Esta creencia sostiene que es difícil que alguien ‘asegurado’ sea víctima de una bala: “Es peligroso que el enemigo sepa que uno tiene el ‘Niño en cruz’, porque puede marcar la bala con una cruz, ahí sí le puede hacer daño. La única contra que hay es marcar la bala, el garrote o la navaja con una cruz. Yo conozco la historia de un ratero que se pudrió por dentro porque no podía morir, pero entonces vino un hermano mío, le llevó un sacerdote, él se confesó y le pidió perdón a Dios y pudo descansar en paz, porque en verdad que por bala no muere, a él le dieron como 15 balazos y él no moría, olía horrible. Él hacía sus robos y no lo veían, se metía en las casas, pero pagó porque él lo usó para el mal. Todo tiene un precio, todo en la vida se paga, él murió en su ley”.

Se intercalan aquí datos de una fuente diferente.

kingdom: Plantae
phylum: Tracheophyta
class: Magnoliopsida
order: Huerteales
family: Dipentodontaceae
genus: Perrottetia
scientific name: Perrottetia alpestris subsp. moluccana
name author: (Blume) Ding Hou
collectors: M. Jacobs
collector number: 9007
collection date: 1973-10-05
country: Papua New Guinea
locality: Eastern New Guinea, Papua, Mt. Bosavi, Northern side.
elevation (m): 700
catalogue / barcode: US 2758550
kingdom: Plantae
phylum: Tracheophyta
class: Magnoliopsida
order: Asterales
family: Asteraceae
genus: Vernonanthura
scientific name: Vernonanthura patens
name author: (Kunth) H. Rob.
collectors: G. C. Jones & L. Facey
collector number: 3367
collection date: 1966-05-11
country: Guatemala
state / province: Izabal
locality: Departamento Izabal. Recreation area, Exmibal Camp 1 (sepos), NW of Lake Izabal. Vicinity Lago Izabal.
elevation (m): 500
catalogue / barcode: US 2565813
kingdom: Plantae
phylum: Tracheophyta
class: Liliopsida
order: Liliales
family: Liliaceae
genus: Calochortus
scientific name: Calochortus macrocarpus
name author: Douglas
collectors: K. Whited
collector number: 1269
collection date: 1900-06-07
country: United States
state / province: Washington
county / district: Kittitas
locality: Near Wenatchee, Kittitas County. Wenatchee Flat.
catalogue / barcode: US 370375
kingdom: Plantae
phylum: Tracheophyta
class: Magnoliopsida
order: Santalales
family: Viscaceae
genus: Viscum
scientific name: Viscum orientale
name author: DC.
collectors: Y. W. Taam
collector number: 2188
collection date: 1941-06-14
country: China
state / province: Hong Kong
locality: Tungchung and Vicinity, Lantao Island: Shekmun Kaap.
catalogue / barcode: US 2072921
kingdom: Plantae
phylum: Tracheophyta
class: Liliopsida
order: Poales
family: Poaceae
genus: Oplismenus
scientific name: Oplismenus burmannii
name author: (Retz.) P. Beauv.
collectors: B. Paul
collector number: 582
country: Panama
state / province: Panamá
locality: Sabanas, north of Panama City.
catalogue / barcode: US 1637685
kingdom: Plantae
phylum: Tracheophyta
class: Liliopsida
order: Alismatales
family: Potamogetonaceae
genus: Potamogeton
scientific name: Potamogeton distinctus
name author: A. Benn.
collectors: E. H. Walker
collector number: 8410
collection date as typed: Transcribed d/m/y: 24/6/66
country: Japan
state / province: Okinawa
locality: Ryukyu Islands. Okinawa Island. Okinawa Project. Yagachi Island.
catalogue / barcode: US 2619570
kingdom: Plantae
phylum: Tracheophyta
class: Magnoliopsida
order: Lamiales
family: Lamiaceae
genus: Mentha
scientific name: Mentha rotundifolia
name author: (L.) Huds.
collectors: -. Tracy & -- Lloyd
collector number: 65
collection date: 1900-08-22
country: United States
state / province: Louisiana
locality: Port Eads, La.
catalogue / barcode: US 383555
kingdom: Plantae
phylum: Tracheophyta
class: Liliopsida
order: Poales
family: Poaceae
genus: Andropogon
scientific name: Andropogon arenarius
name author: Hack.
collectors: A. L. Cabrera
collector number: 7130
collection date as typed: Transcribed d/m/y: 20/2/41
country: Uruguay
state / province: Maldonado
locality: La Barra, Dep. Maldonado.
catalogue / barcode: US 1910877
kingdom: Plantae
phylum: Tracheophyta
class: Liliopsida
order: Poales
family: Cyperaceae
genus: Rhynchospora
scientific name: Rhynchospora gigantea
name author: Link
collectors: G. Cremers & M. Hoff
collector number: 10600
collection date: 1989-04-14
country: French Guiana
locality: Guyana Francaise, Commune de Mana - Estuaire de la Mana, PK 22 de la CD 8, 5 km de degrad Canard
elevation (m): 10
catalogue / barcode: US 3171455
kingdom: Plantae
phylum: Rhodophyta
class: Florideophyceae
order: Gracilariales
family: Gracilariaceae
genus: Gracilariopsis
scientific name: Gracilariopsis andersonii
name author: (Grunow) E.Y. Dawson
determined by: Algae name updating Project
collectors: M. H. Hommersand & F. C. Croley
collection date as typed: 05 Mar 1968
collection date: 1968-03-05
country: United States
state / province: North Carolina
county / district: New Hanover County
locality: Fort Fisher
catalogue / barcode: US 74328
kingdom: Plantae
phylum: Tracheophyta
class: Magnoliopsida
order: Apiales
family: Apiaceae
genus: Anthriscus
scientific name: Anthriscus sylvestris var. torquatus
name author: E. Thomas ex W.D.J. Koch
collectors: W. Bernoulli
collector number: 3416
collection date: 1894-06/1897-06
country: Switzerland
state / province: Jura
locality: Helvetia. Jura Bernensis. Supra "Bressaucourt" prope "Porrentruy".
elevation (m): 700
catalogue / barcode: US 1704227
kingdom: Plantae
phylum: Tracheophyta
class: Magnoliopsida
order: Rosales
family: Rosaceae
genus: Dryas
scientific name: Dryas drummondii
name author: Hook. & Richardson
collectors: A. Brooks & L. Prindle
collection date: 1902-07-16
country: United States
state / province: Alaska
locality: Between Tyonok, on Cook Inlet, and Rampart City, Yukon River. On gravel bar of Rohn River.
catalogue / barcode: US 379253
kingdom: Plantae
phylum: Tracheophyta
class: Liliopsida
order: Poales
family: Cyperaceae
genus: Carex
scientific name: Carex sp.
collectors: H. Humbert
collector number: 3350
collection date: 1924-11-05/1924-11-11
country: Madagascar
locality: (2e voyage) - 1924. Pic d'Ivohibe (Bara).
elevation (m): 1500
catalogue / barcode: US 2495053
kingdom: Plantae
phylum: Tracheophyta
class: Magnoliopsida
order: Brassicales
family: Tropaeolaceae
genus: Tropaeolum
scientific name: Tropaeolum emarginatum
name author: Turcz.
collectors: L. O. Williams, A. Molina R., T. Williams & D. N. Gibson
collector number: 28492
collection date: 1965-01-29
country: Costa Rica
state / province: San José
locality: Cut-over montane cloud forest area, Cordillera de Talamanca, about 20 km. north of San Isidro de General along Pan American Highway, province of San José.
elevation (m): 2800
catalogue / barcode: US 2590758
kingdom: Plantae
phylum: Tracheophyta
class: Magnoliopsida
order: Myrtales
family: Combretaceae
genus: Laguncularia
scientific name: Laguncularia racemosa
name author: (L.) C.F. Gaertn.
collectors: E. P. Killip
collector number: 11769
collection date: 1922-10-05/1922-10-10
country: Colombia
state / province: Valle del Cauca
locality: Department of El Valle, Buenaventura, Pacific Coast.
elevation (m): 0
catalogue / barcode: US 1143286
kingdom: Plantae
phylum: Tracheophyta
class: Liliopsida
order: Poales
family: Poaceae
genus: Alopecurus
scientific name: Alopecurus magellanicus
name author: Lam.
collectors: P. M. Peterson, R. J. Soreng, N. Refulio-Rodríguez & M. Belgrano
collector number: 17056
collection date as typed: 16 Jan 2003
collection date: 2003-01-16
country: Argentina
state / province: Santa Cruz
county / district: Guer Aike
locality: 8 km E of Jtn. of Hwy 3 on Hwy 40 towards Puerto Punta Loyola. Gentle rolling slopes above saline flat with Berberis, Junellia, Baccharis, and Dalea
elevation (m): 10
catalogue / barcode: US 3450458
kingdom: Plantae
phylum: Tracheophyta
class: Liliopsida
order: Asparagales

Finalmente, ambas Marías convergen en el peligro al que se expone una persona al solicitar los servicios de un brujo; lo más curioso es que las siguientes palabras salgan de María Uribe, quien se dedica a este tipo de prácticas esotéricas.
“También la persona que acude a un enviado o iluminado debe tener mucho tacto, mucho cuidado, porque hay muchas personas que pactan con el señor de abajo… inclusive hay personas que con la lectura de cartas pactan a la persona”.
Fantasía o no, el ‘Niño en cruz’ goza de un ritual cargado de una simbología rica y coherente, que hace parte de las tradiciones populares del Caribe y captura la atención de todo tipo de mentes.